There is no ulterior motive in their spontaneous responses. They are just being human, unburdened by formality with or fear of strangers.

Their spontaneous display of humanity is one of Korea's greatest national resources, but it is also one of the least recognized and appreciated among Korea's greatest wonders.

The secret here is ``spontaneous,'' not pre-arranged, not pre-organized, not pre-planned. For Korea is one of the worst countries at carrying out anything with pre-arrangement, pre-organization or pre-planning.

But when Koreans are inspired by the movement of their spontaneous spirit and energy, there is nothing more memorable, humane or true.

When foreigners recognize and witness one of those spontaneous moments in Korea and with Koreans, the experience is easily one of the most cherished moments in their lifetime.

One can tell much about a people or a society by the way they respond to strangers and treat babies. As long as Koreans are in their ``private-true'' element, not in ``public'' or formal, no people or society on Earth is more open to strangers and babies with
spontaneous warmth and unconscious abandon than Koreans. Not in Asia, not anywhere in the world.
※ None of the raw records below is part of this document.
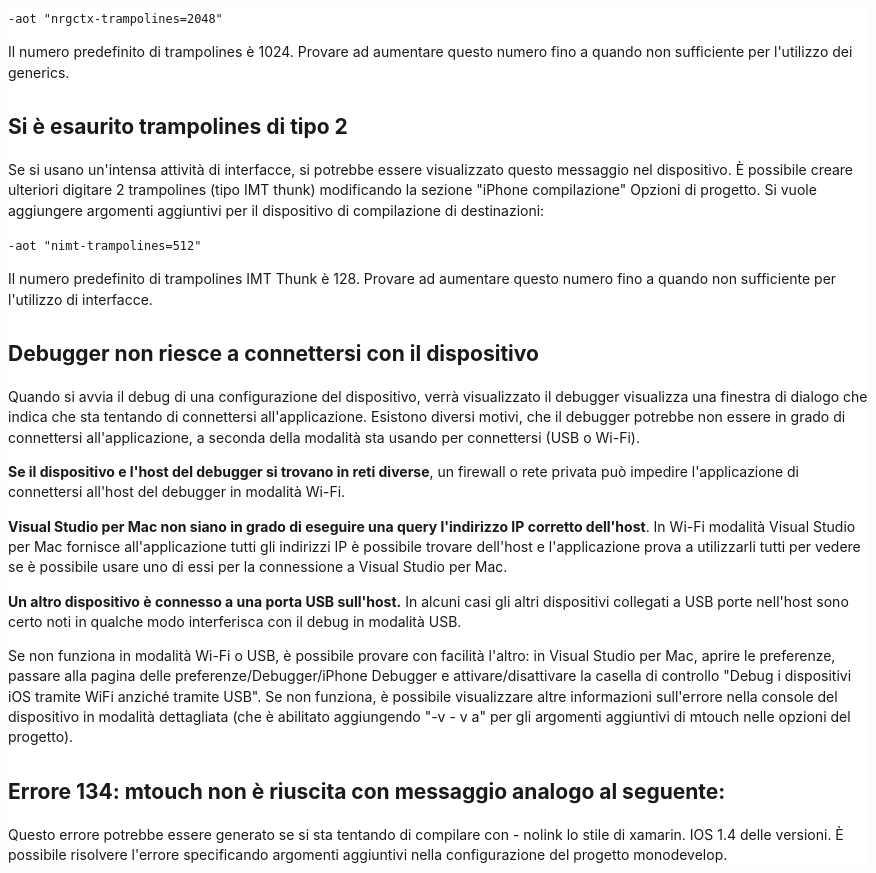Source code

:  `-aot "nrgctx-trampolines=2048"`

Il numero predefinito di trampolines è 1024.  Provare ad aumentare questo numero fino a quando non sufficiente per l'utilizzo dei generics.

## <a name="ran-out-of-trampolines-of-type-2"></a>Si è esaurito trampolines di tipo 2

Se si usano un'intensa attività di interfacce, si potrebbe essere visualizzato questo messaggio nel dispositivo.
È possibile creare ulteriori digitare 2 trampolines (tipo IMT thunk) modificando la sezione "iPhone compilazione" Opzioni di progetto.  Si vuole aggiungere argomenti aggiuntivi per il dispositivo di compilazione di destinazioni:

 `-aot "nimt-trampolines=512"`

Il numero predefinito di trampolines IMT Thunk è 128.  Provare ad aumentare questo numero fino a quando non sufficiente per l'utilizzo di interfacce.

## <a name="debugger-is-unable-to-connect-with-the-device"></a>Debugger non riesce a connettersi con il dispositivo

Quando si avvia il debug di una configurazione del dispositivo, verrà visualizzato il debugger visualizza una finestra di dialogo che indica che sta tentando di connettersi all'applicazione. Esistono diversi motivi, che il debugger potrebbe non essere in grado di connettersi all'applicazione, a seconda della modalità sta usando per connettersi (USB o Wi-Fi).

 **Se il dispositivo e l'host del debugger si trovano in reti diverse**, un firewall o rete privata può impedire l'applicazione di connettersi all'host del debugger in modalità Wi-Fi.

 **Visual Studio per Mac non siano in grado di eseguire una query l'indirizzo IP corretto dell'host**. In Wi-Fi modalità Visual Studio per Mac fornisce all'applicazione tutti gli indirizzi IP è possibile trovare dell'host e l'applicazione prova a utilizzarli tutti per vedere se è possibile usare uno di essi per la connessione a Visual Studio per Mac.

 **Un altro dispositivo è connesso a una porta USB sull'host.** In alcuni casi gli altri dispositivi collegati a USB porte nell'host sono certo noti in qualche modo interferisca con il debug in modalità USB.

Se non funziona in modalità Wi-Fi o USB, è possibile provare con facilità l'altro: in Visual Studio per Mac, aprire le preferenze, passare alla pagina delle preferenze/Debugger/iPhone Debugger e attivare/disattivare la casella di controllo "Debug i dispositivi iOS tramite WiFi anziché tramite USB".   Se non funziona, è possibile visualizzare altre informazioni sull'errore nella console del dispositivo in modalità dettagliata (che è abilitato aggiungendo "-v - v a" per gli argomenti aggiuntivi di mtouch nelle opzioni del progetto).

## <a name="error-134-mtouch-failed-with-the-following-message"></a>Errore 134: mtouch non è riuscita con messaggio analogo al seguente:

Questo errore potrebbe essere generato se si sta tentando di compilare con - nolink lo stile di xamarin. IOS 1.4 delle versioni. È possibile risolvere l'errore specificando argomenti aggiuntivi nella configurazione del progetto monodevelop.

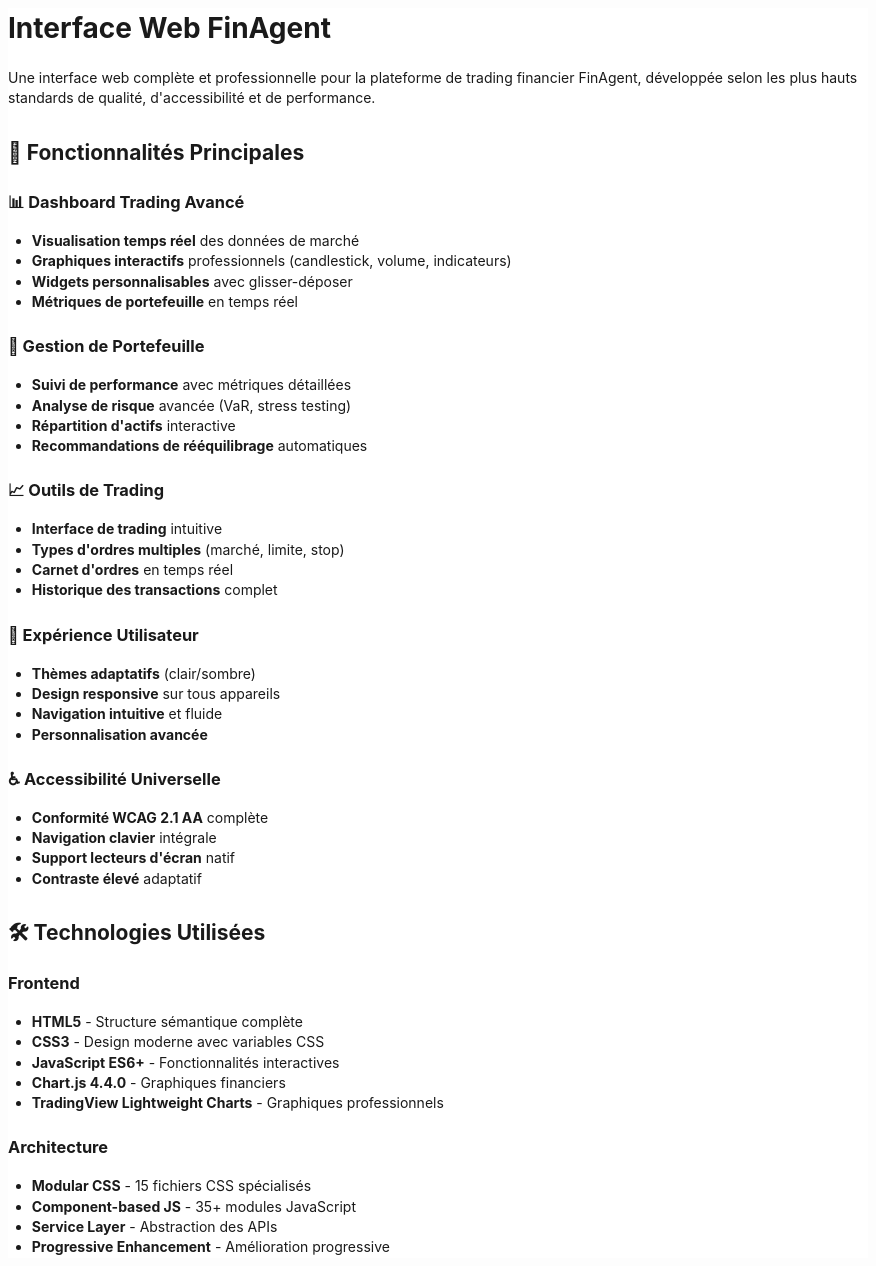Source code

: # Interface Web FinAgent

Une interface web complète et professionnelle pour la plateforme de trading financier FinAgent, développée selon les plus hauts standards de qualité, d'accessibilité et de performance.

## 🚀 Fonctionnalités Principales

### 📊 Dashboard Trading Avancé
- **Visualisation temps réel** des données de marché
- **Graphiques interactifs** professionnels (candlestick, volume, indicateurs)
- **Widgets personnalisables** avec glisser-déposer
- **Métriques de portefeuille** en temps réel

### 💼 Gestion de Portefeuille
- **Suivi de performance** avec métriques détaillées
- **Analyse de risque** avancée (VaR, stress testing)
- **Répartition d'actifs** interactive
- **Recommandations de rééquilibrage** automatiques

### 📈 Outils de Trading
- **Interface de trading** intuitive
- **Types d'ordres multiples** (marché, limite, stop)
- **Carnet d'ordres** en temps réel
- **Historique des transactions** complet

### 🎨 Expérience Utilisateur
- **Thèmes adaptatifs** (clair/sombre)
- **Design responsive** sur tous appareils
- **Navigation intuitive** et fluide
- **Personnalisation avancée**

### ♿ Accessibilité Universelle
- **Conformité WCAG 2.1 AA** complète
- **Navigation clavier** intégrale
- **Support lecteurs d'écran** natif
- **Contraste élevé** adaptatif

## 🛠️ Technologies Utilisées

### Frontend
- **HTML5** - Structure sémantique complète
- **CSS3** - Design moderne avec variables CSS
- **JavaScript ES6+** - Fonctionnalités interactives
- **Chart.js 4.4.0** - Graphiques financiers
- **TradingView Lightweight Charts** - Graphiques professionnels

### Architecture
- **Modular CSS** - 15 fichiers CSS spécialisés
- **Component-based JS** - 35+ modules JavaScript
- **Service Layer** - Abstraction des APIs
- **Progressive Enhancement** - Amélioration progressive
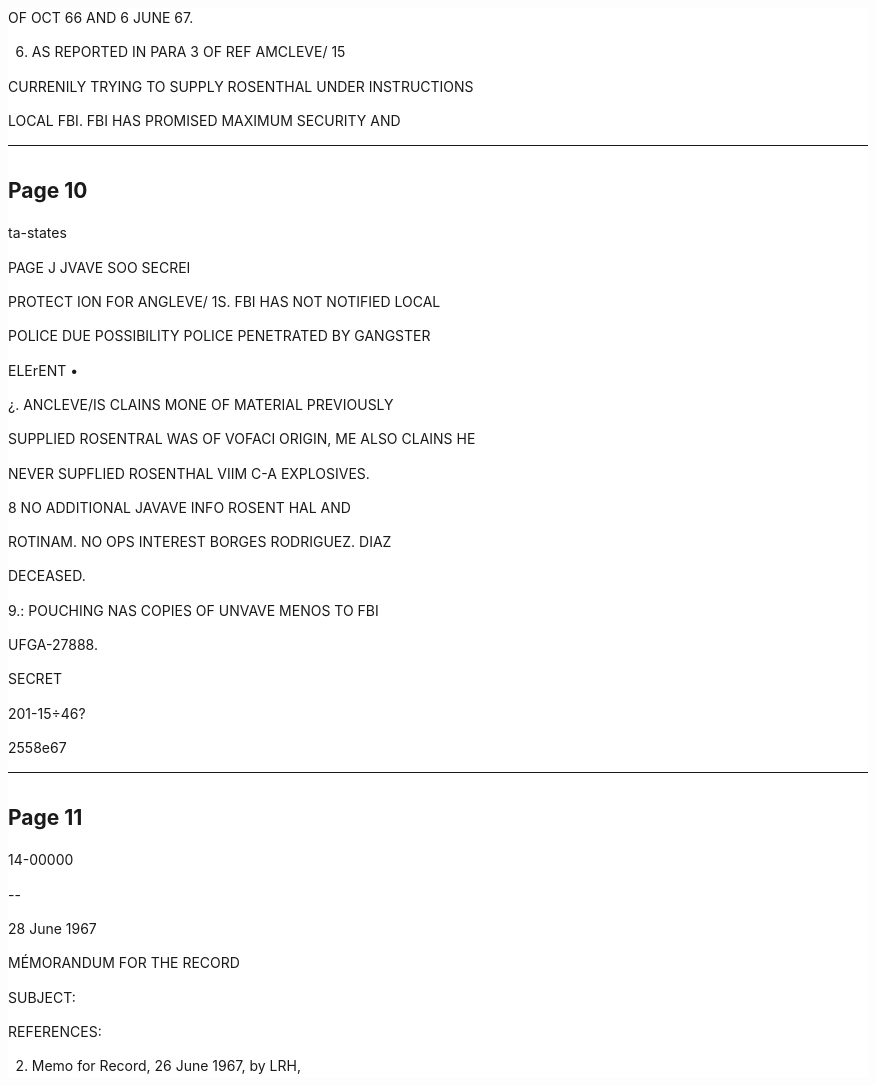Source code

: OF OCT 66 AND 6 JUNE 67.

6. AS REPORTED IN PARA 3 OF REF AMCLEVE/ 15

CURRENILY TRYING TO SUPPLY ROSENTHAL UNDER INSTRUCTIONS

LOCAL FBI. FBI HAS PROMISED MAXIMUM SECURITY AND

---

## Page 10

ta-states

PAGE J JVAVE SOO SECREI

PROTECT ION FOR ANGLEVE/ 1S. FBI HAS NOT NOTIFIED LOCAL

POLICE DUE POSSIBILITY POLICE PENETRATED BY GANGSTER

ELErENT •

¿. ANCLEVE/IS CLAINS MONE OF MATERIAL PREVIOUSLY

SUPPLIED ROSENTRAL WAS OF VOFACI ORIGIN, ME ALSO CLAINS HE

NEVER SUPFLIED ROSENTHAL VIIM C-A EXPLOSIVES.

8 NO ADDITIONAL JAVAVE INFO ROSENT HAL AND

ROTINAM. NO OPS INTEREST BORGES RODRIGUEZ. DIAZ

DECEASED.

9.: POUCHING NAS COPIES OF UNVAVE MENOS TO FBI

UFGA-27888.

SECRET

201-15÷46?

2558e67

---

## Page 11

14-00000

--

28 June 1967

MÉMORANDUM FOR THE RECORD

SUBJECT:

REFERENCES:

2. Memo for Record, 26 June 1967, by LRH,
Unforgettable Lyrical Songs

One of Korea's greatest treasures is the group of songs called ``Lyrical Songs of Korea,'' mostly composed during Japanese colonial rule. They include the ever-popular ``Bongseonhwa,'' ``Gahgo-pa,'' ``Bahwi-gohgay,'' ``Yet-dong-san,'' just to name a few of the most famous.

Admittedly, these songs are utterly sentimental and inconsolable, presumably reflecting the sorrowfulness of Korea under foreign domination. But what sentimentality and what longing! They could break the hearts of even the most stubborn of savages.

The truth of their lyricism and the beauty of their melodies can find their match perhaps only in Hebrew literature. American Black soul music, as intensely soulful as it is, is a distant third.

What makes these songs so heartfelt and touching without being trite, even after countless repetitions? I believe it is because of the utter purity of the composer's heart at the time the words and tunes were written.

Only the truest of human hearts could produce sounds and notes so pure and so touching over such a long period of time.

Musical notes reflect the composer's state of mind as words do that of the writer. This is one aspect that separates ``classics'' from contemporary ``Pop Music.'' Pure hearts create pure notes and words.

It is for this reason that modern writers and composers cannot write great stuff. They are just too corrupted and distracted. Money and fame surely corrupt and distract the heart.

The lyrical Korean songs, representing Korea's once-in-a-lifetime purity of heart under Japanese colonial rule, are some of Korea's greatest achievements.

They should be heard at airports, shops, parks and wherever foreigners go as an introduction to Korea's very best hearts and minds. In fact, there should be an introductory program explaining and playing these songs on every flight headed toward Korea.

Indeed, as we look back at the long and tumultuous history of Korea, of its many sorrows and sufferings, it is obvious that there was never a period where Koreans were truer or more faithful to themselves as the period under Japanese rule. Most Koreans were united as never before, their hearts beating as one, their voices sounding the notes and words toward an indifferent Heaven in great collective distress, and these lyrical songs were born.

As they say that slavery created American Blacks' soul music, and the Holocaust the State of Israel, Japanese rule wrote these lyrical songs of Korea. It is a burst of pure love for their country and freedom, expressed in the most captivating words and melodies, that Koreans will never be able to capture again.

With so much falsehood and fakery making up Korea's so-called ``culture'' today, the faint resonance of these lyrical songs, so seldom heard or sung, is all the more unforgettable in their dying echo and remembrance.